最近の態度と言い、フランツはメアリーのことがますますわからなくなる。
「噂をすれば翳さ」
そこにどこかに行っていたバルトロメウスが戻ってきた。
その目は爛々と光ってきている。どうやら夜になったので虎に変わりつつあるのかも知れない。

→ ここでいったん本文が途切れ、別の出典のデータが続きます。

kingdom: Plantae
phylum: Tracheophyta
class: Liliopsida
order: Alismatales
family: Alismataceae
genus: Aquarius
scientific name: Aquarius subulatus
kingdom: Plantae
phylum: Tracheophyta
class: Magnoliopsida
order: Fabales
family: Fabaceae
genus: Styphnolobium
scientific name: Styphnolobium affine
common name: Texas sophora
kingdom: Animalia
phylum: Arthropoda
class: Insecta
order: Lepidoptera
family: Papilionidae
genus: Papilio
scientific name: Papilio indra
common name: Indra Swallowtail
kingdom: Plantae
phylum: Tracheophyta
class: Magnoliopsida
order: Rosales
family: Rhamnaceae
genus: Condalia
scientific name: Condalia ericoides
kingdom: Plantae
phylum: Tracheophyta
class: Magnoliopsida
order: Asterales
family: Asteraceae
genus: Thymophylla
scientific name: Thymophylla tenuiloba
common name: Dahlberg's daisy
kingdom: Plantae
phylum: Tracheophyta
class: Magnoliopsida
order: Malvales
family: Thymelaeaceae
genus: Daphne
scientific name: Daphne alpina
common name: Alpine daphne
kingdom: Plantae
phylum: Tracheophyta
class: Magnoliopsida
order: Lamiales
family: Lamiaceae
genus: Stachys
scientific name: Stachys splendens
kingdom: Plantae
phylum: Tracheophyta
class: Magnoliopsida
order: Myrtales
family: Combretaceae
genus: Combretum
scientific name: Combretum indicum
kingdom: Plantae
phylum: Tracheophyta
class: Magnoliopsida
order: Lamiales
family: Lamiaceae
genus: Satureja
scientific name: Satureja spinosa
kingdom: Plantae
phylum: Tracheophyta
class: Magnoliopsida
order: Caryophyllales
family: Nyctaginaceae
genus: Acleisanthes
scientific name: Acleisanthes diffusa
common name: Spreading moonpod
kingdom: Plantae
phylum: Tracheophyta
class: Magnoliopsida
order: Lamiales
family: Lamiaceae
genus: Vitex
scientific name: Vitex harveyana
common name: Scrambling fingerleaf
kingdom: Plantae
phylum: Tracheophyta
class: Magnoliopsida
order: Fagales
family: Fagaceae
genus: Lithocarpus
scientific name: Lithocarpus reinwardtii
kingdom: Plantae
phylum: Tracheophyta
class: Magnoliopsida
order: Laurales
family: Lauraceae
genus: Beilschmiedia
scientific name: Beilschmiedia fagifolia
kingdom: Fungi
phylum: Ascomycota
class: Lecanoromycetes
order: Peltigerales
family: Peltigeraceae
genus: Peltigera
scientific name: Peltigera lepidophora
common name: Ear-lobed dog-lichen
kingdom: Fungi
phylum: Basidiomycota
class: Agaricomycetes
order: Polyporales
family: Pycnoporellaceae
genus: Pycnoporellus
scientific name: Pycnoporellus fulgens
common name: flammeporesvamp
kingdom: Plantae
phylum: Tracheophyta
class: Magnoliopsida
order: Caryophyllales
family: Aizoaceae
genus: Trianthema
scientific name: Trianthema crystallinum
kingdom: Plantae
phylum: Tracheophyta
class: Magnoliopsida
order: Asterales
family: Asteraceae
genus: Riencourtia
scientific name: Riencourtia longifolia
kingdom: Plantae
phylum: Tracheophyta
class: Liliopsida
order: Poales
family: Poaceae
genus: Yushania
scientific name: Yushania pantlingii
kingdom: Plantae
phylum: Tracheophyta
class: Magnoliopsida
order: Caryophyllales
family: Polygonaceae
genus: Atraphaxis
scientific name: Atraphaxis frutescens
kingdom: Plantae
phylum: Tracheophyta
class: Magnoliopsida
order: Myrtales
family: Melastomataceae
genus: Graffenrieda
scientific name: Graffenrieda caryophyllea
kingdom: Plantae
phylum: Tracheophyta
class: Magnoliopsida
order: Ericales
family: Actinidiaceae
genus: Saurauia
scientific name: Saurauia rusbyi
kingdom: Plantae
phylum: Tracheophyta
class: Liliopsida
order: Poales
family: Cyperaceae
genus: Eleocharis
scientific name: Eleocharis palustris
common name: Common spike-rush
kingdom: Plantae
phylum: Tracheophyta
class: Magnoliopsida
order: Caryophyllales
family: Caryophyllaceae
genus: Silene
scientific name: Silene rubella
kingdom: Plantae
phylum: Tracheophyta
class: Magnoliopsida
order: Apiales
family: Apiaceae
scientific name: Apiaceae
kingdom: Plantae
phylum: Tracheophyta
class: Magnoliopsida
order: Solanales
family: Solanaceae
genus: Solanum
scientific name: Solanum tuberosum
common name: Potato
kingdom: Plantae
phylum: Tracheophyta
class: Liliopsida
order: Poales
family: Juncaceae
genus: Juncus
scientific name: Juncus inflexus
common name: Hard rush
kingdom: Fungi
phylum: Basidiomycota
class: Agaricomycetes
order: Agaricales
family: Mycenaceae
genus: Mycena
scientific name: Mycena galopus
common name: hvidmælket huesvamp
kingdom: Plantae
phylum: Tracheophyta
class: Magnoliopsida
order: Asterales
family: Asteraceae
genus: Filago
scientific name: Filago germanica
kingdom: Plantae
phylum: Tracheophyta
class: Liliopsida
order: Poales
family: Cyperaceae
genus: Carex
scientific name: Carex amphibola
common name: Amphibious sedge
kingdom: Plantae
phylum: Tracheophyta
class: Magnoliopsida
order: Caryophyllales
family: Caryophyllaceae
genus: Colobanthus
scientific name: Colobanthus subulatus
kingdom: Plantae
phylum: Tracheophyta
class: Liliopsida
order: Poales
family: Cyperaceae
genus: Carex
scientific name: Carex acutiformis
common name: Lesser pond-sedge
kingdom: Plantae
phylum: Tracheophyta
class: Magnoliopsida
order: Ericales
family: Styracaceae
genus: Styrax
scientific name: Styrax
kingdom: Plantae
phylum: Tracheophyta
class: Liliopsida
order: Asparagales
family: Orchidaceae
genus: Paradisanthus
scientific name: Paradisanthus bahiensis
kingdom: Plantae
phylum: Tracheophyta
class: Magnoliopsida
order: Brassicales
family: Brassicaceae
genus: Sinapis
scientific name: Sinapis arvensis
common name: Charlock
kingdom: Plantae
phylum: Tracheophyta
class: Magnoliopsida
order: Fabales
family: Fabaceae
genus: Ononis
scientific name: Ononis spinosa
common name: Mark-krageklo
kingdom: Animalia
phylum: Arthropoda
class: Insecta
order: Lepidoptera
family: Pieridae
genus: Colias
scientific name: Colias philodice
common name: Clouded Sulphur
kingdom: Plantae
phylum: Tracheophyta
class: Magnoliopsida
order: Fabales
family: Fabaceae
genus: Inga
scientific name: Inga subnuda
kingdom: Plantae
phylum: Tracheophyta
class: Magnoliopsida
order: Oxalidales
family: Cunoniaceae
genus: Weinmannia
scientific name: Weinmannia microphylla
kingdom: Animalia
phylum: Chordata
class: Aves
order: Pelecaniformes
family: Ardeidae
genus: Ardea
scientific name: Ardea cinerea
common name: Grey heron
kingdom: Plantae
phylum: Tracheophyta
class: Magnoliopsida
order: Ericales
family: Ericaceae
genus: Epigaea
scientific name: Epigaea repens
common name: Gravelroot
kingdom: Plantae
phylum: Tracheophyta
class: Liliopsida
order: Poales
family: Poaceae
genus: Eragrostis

「ズデンカさんほどじゃないけど、俺も多少は夜目が利くんだ。この屋敷を取り囲むかたちで、妖しい複数の翳が潜んでいる。人間も一人いるな。あきらかにヤバイ奴だ」
「複数の翳だと」
フランツは繰り返した。「ヤバイ奴」はカミーユで間違いなかろう。
「俺もちゃんとハッキリは見えない。だが位置ぐらいならわかる」
バルトロメウスが言った。
「まがまがしい」
ファキイルが一言漏らした。フランツはよくわからないが妖気が漂っていることは明白なのだ。
「カミーユの妖精か?」
「どうも、そのようですね」
メアリーは神妙な面持ちで言った。
「カミーユの妖精? わたしはよく知らない。見えないんだ。列車が襲撃されて大事故を起こしてそこから脱出した記憶はある。でも妖精が暴れているところは見えなかった。ウチのメイドとこのことを詳しく話したこともそういえばない」
ルナはさらに新しい情報を明かした。
「ミス・ペルッツは見れないのですか。私ちゃんとシュルツさんは見ることは出来ます。でもちゃんと戦えるかは……」
メアリーは口を濁した。
ルナが妖精に襲われてしまえば大変だ。しかし、ルナに視認できないとなると見える者で周りを固めるしかなくなる。
先ほどのメアリーの発言がより一層補強されるのだ。
「ルナ。中にいろ。俺がメアリーと様子を見にいく。オドラデクも来い。ファキイル。お前がルナを守ってくれないか?」
フランツは頭を下げた。また頼み込むことになってしまった。だが妖精を捉える事が出来、全方位的にルナを守れるのはファキイルしかいないのだ。
「わかった」
ファキイルはいつものように快く受け合ってくれた。
「ルナ、待ってろよ」
フランツはメアリーとオドラデクに合図して外に走り出した。
「フランツさぁん! 待ってよお!」
オドラデクは大声を上げて近付いてくる。まだフランツは先日[ 『薔薇王』を破壊されて変わりの剣を入手していない。
だからオドラデクを刀身に使うしかかないのだ。
はなはだ役立たずの刀身ではある。